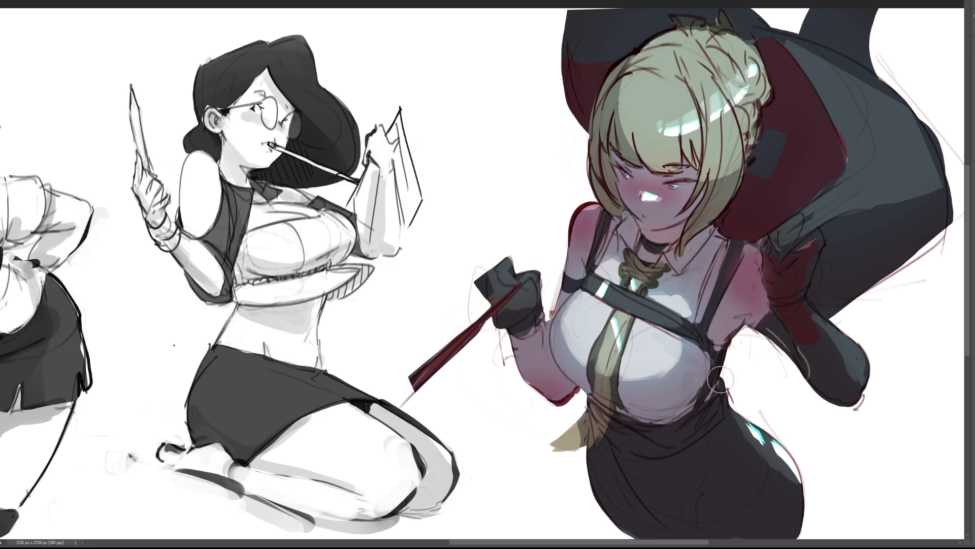
key(bracketright)
key(bracketright)
key(bracketright)
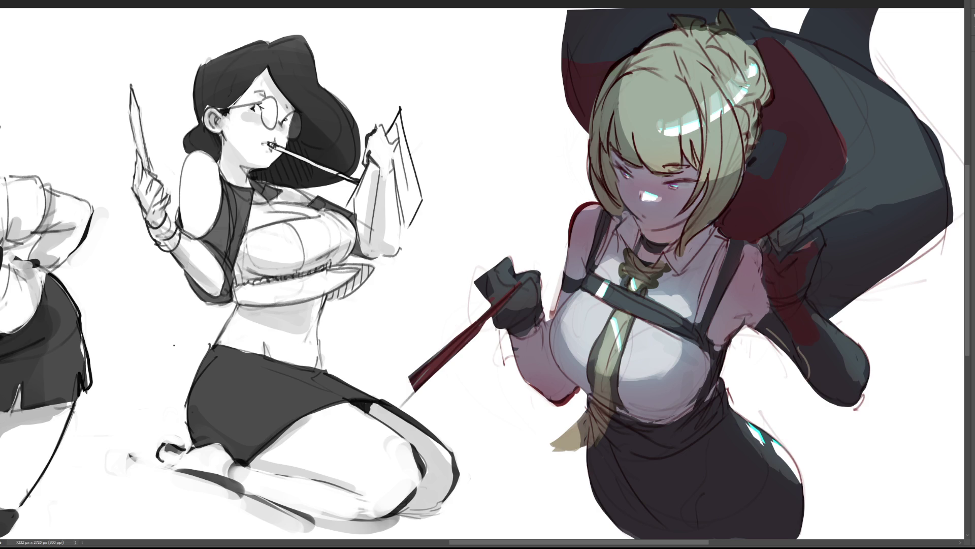
key(ctrl+0)
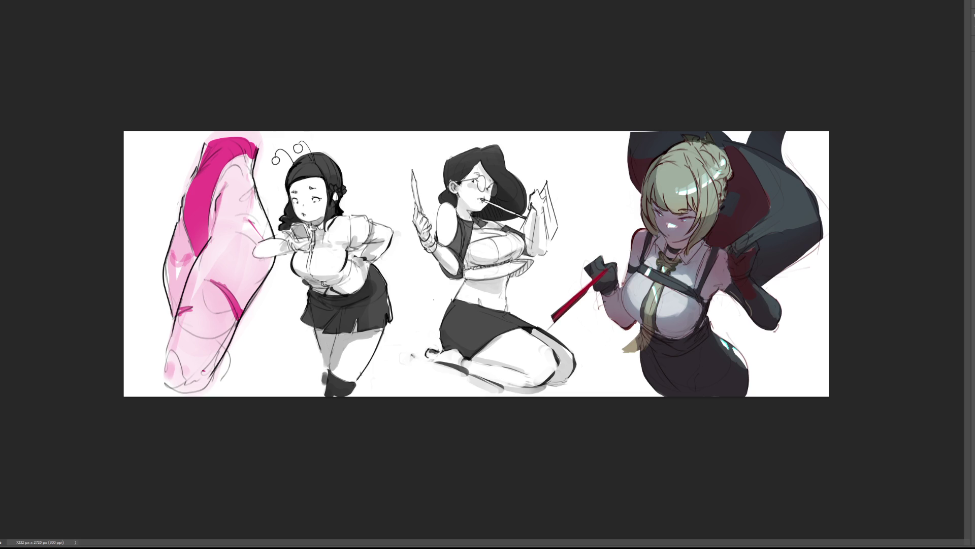
- Repaint the red blade as a thin tapered stroke down-left, then add a dark loop by the bun
drag(587, 290, 546, 330)
mouse_move(608, 266)
mouse_down()
mouse_move(542, 330)
mouse_move(596, 278)
mouse_up()
key(ctrl+z)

What the task requires
Without the pictures, retype all of the data above exactly.

Output
key(bracketright)
key(bracketright)
key(bracketright)
key(ctrl+0)
- Repaint the red blade as a thin tapered stroke down-left, then add a dark loop by the bun
drag(587, 290, 546, 330)
mouse_move(608, 266)
mouse_down()
mouse_move(542, 330)
mouse_move(596, 278)
mouse_up()
key(ctrl+z)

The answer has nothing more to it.